*** DATA EXTRACTS ***
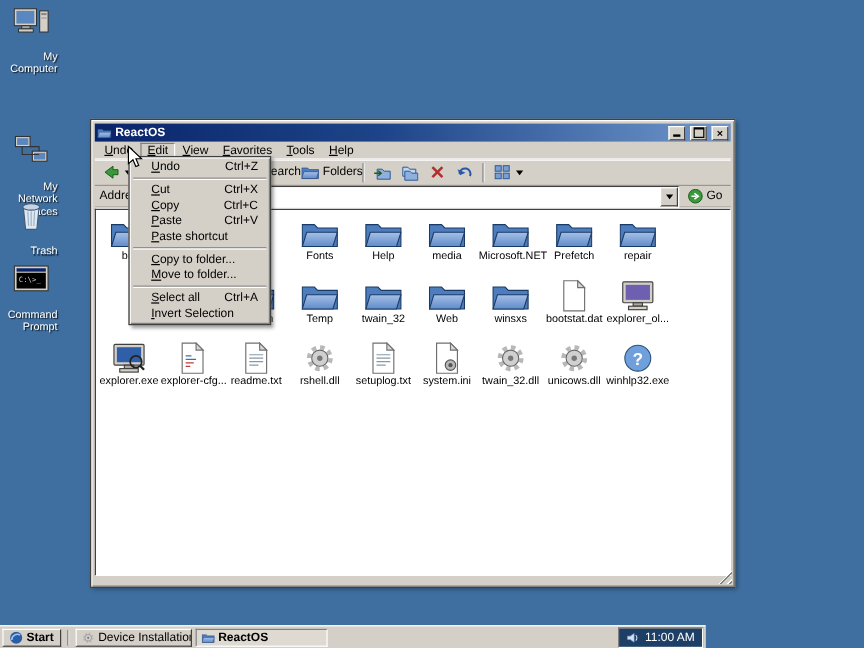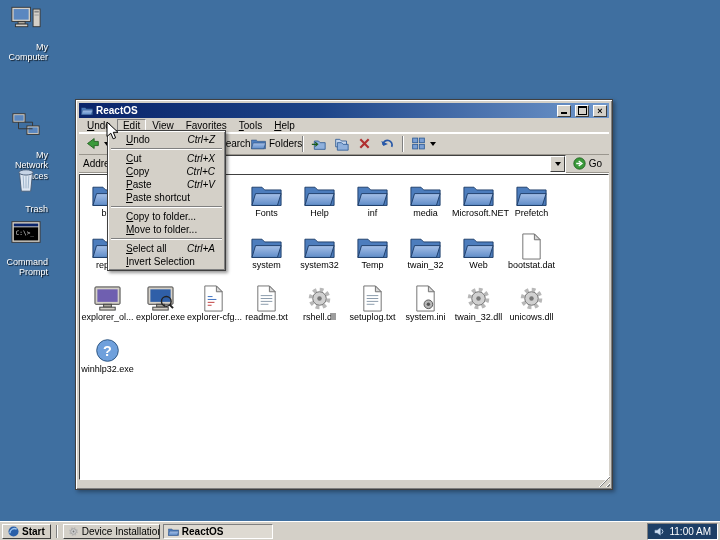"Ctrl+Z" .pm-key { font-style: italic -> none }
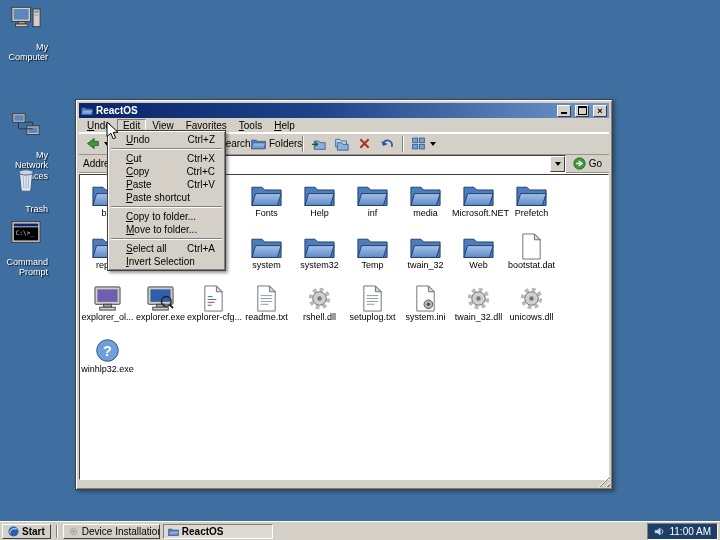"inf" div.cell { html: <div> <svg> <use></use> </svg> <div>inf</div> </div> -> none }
*** End of DATA EXTRACTS ***
*** DATA EXTRACTS ***
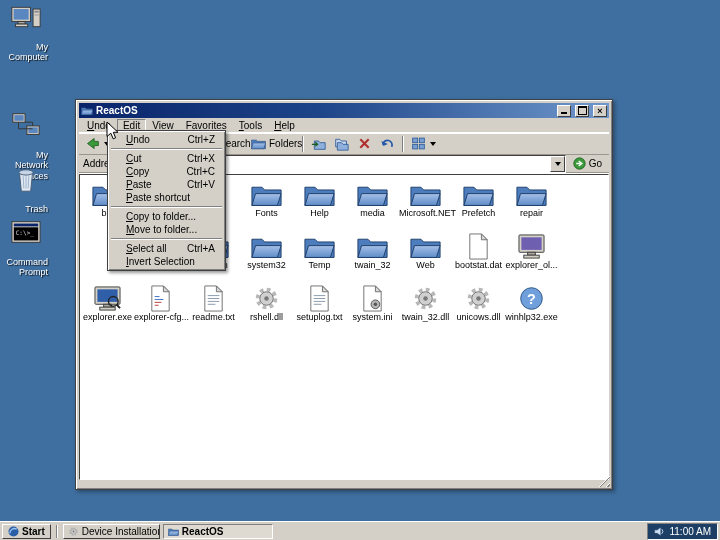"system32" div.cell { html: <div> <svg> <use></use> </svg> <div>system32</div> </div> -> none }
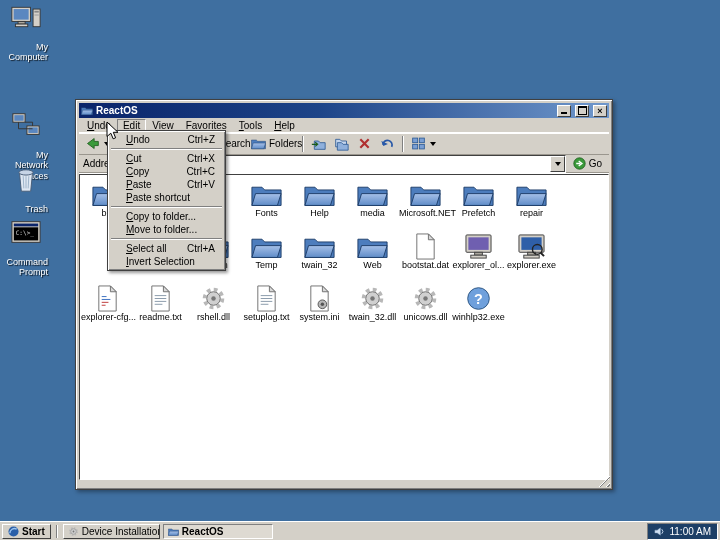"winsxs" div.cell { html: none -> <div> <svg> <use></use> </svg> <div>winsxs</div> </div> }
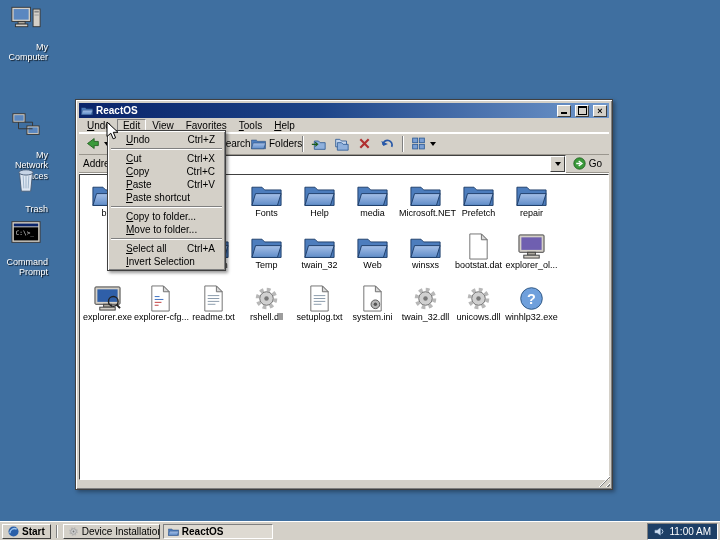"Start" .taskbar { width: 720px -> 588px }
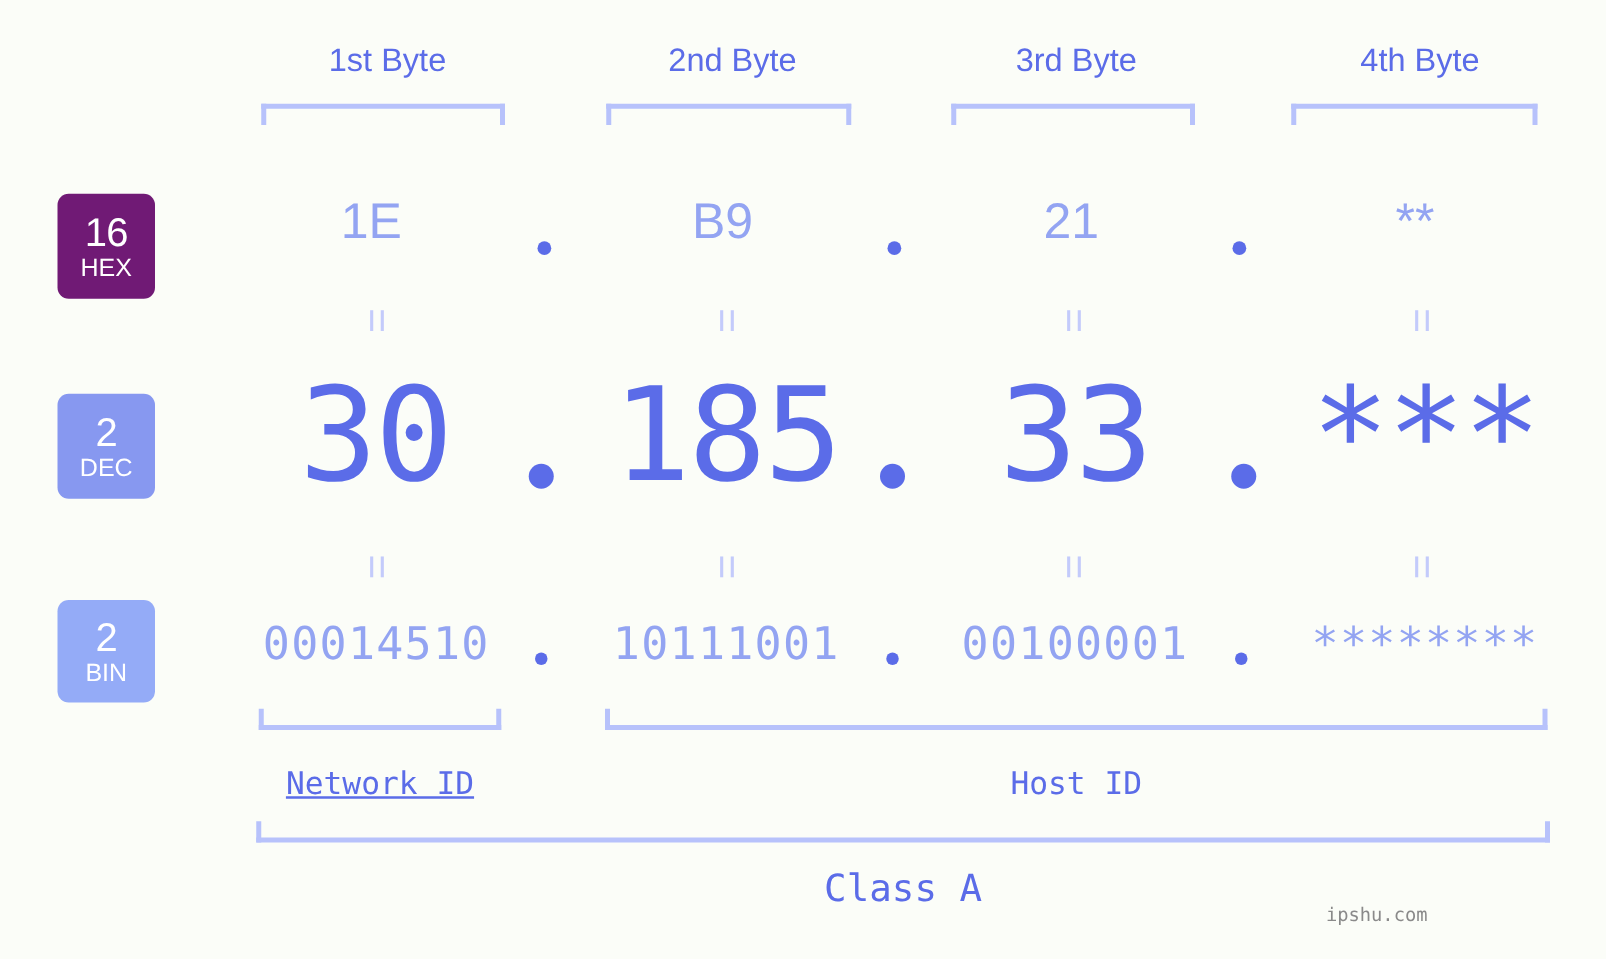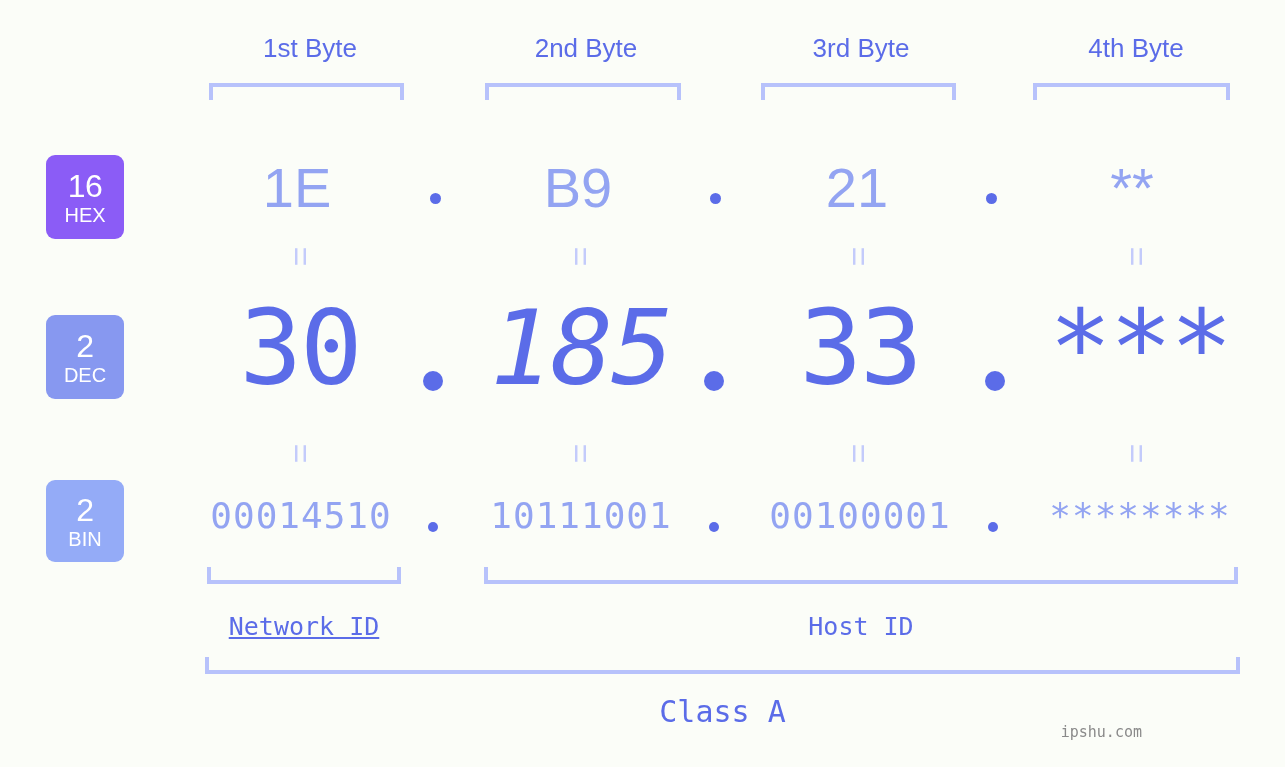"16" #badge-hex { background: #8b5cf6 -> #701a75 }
*** End of DATA EXTRACTS ***
*** DATA EXTRACTS ***
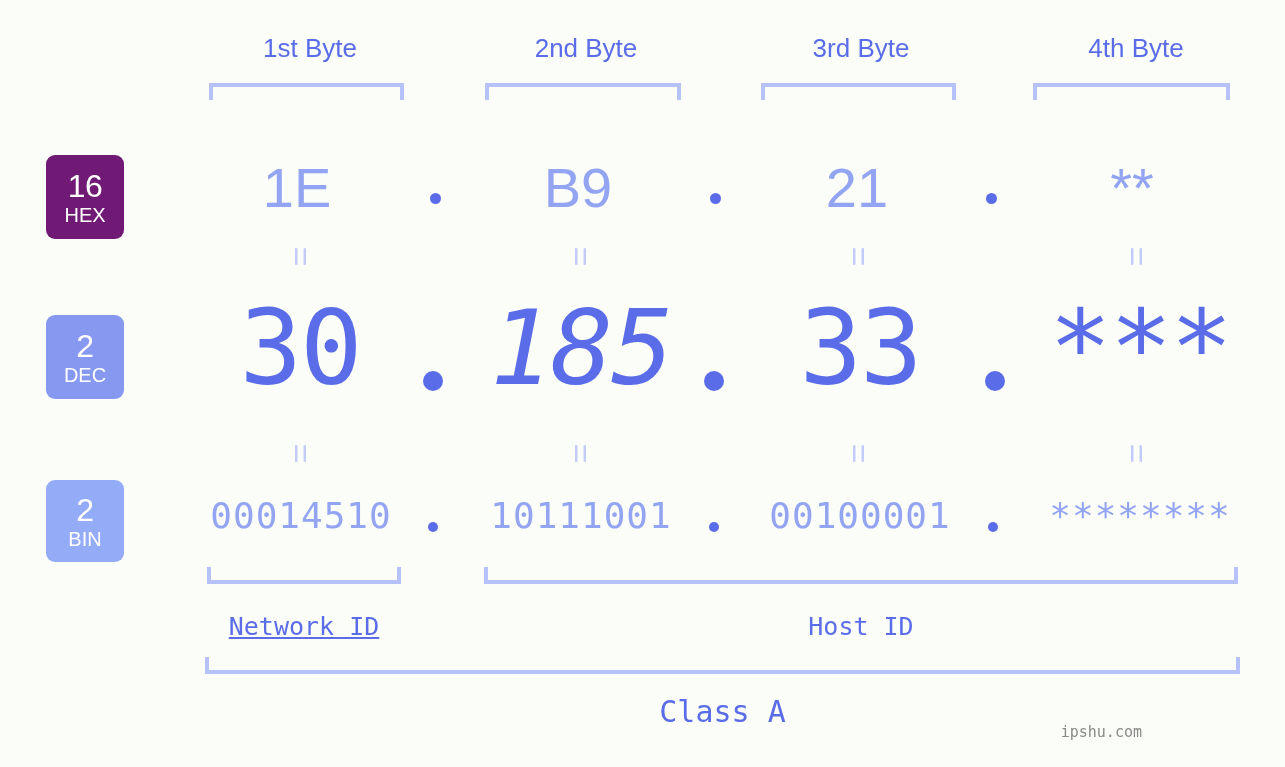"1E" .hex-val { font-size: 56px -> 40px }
*** End of DATA EXTRACTS ***
**DESCRIPTION OF THE TASK**:
Leaving out each picture, repeat exactly the lines above from the one that contains "width: 720px ->" through the one that contains "background: #8b5cf6 ->".

**EXERCISE ANSWER**:
"Start" .taskbar { width: 720px -> 588px }
"16" #badge-hex { background: #8b5cf6 -> #701a75 }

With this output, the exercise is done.